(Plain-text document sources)
************

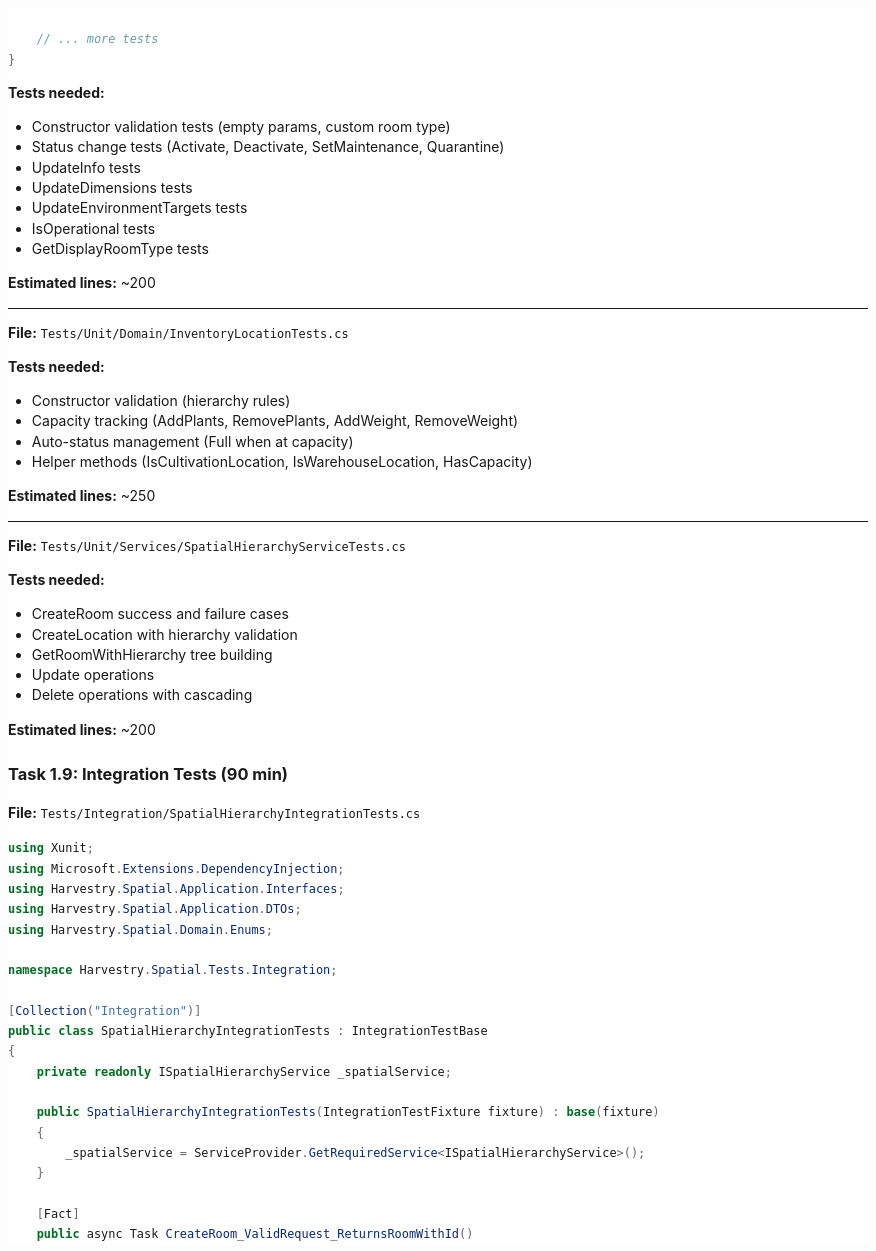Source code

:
 ```csharp
    
    // ... more tests
}
```

**Tests needed:**

- Constructor validation tests (empty params, custom room type)
- Status change tests (Activate, Deactivate, SetMaintenance, Quarantine)
- UpdateInfo tests
- UpdateDimensions tests
- UpdateEnvironmentTargets tests
- IsOperational tests
- GetDisplayRoomType tests

**Estimated lines:** ~200

---

**File:** `Tests/Unit/Domain/InventoryLocationTests.cs`

**Tests needed:**

- Constructor validation (hierarchy rules)
- Capacity tracking (AddPlants, RemovePlants, AddWeight, RemoveWeight)
- Auto-status management (Full when at capacity)
- Helper methods (IsCultivationLocation, IsWarehouseLocation, HasCapacity)

**Estimated lines:** ~250

---

**File:** `Tests/Unit/Services/SpatialHierarchyServiceTests.cs`

**Tests needed:**

- CreateRoom success and failure cases
- CreateLocation with hierarchy validation
- GetRoomWithHierarchy tree building
- Update operations
- Delete operations with cascading

**Estimated lines:** ~200

### Task 1.9: Integration Tests (90 min)

**File:** `Tests/Integration/SpatialHierarchyIntegrationTests.cs`

```csharp
using Xunit;
using Microsoft.Extensions.DependencyInjection;
using Harvestry.Spatial.Application.Interfaces;
using Harvestry.Spatial.Application.DTOs;
using Harvestry.Spatial.Domain.Enums;

namespace Harvestry.Spatial.Tests.Integration;

[Collection("Integration")]
public class SpatialHierarchyIntegrationTests : IntegrationTestBase
{
    private readonly ISpatialHierarchyService _spatialService;
    
    public SpatialHierarchyIntegrationTests(IntegrationTestFixture fixture) : base(fixture)
    {
        _spatialService = ServiceProvider.GetRequiredService<ISpatialHierarchyService>();
    }
    
    [Fact]
    public async Task CreateRoom_ValidRequest_ReturnsRoomWithId()
```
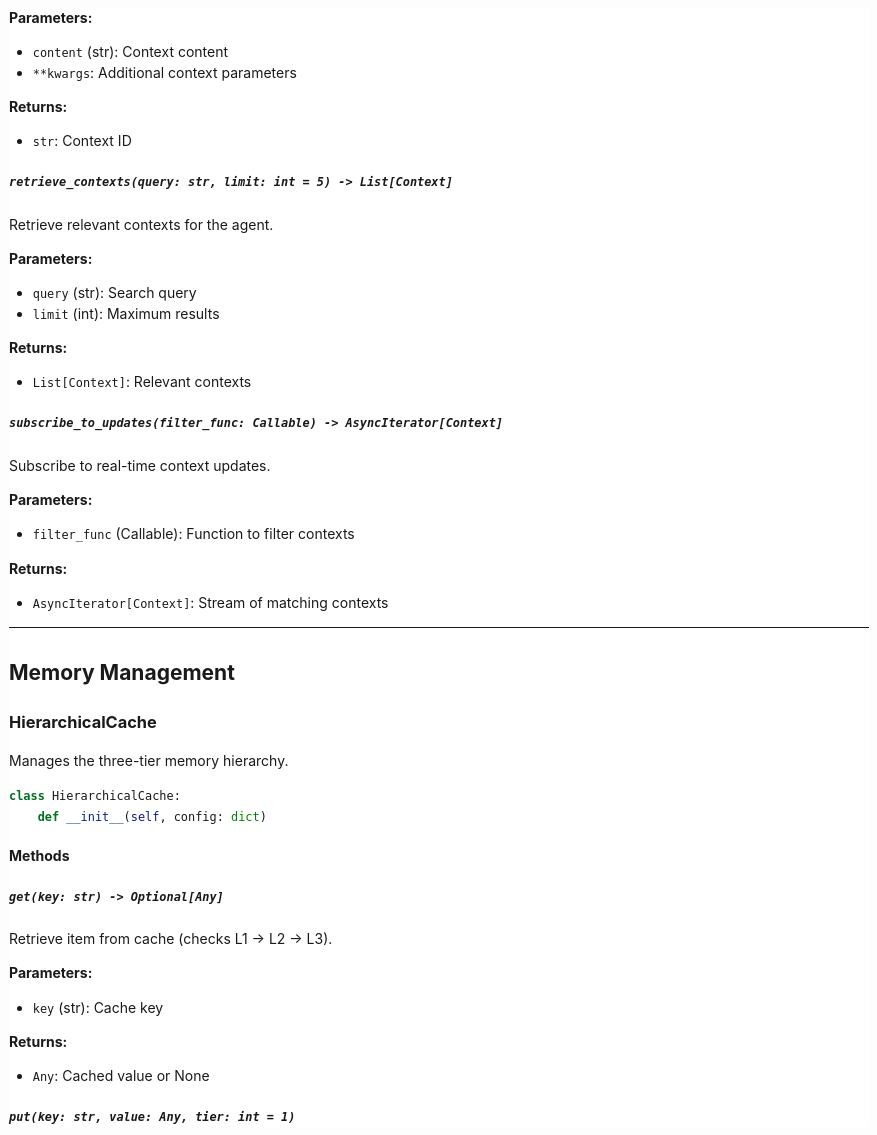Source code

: **Parameters:**
- `content` (str): Context content
- `**kwargs`: Additional context parameters

**Returns:**
- `str`: Context ID

##### `retrieve_contexts(query: str, limit: int = 5) -> List[Context]`

Retrieve relevant contexts for the agent.

**Parameters:**
- `query` (str): Search query
- `limit` (int): Maximum results

**Returns:**
- `List[Context]`: Relevant contexts

##### `subscribe_to_updates(filter_func: Callable) -> AsyncIterator[Context]`

Subscribe to real-time context updates.

**Parameters:**
- `filter_func` (Callable): Function to filter contexts

**Returns:**
- `AsyncIterator[Context]`: Stream of matching contexts

---

## Memory Management

### HierarchicalCache

Manages the three-tier memory hierarchy.

```python
class HierarchicalCache:
    def __init__(self, config: dict)
```

#### Methods

##### `get(key: str) -> Optional[Any]`

Retrieve item from cache (checks L1 → L2 → L3).

**Parameters:**
- `key` (str): Cache key

**Returns:**
- `Any`: Cached value or None

##### `put(key: str, value: Any, tier: int = 1)`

************

Search the records above for the string "query". Report each line that has it.

##### `retrieve_contexts(query: str, limit: int = 5) -> List[Context]`
- `query` (str): Search query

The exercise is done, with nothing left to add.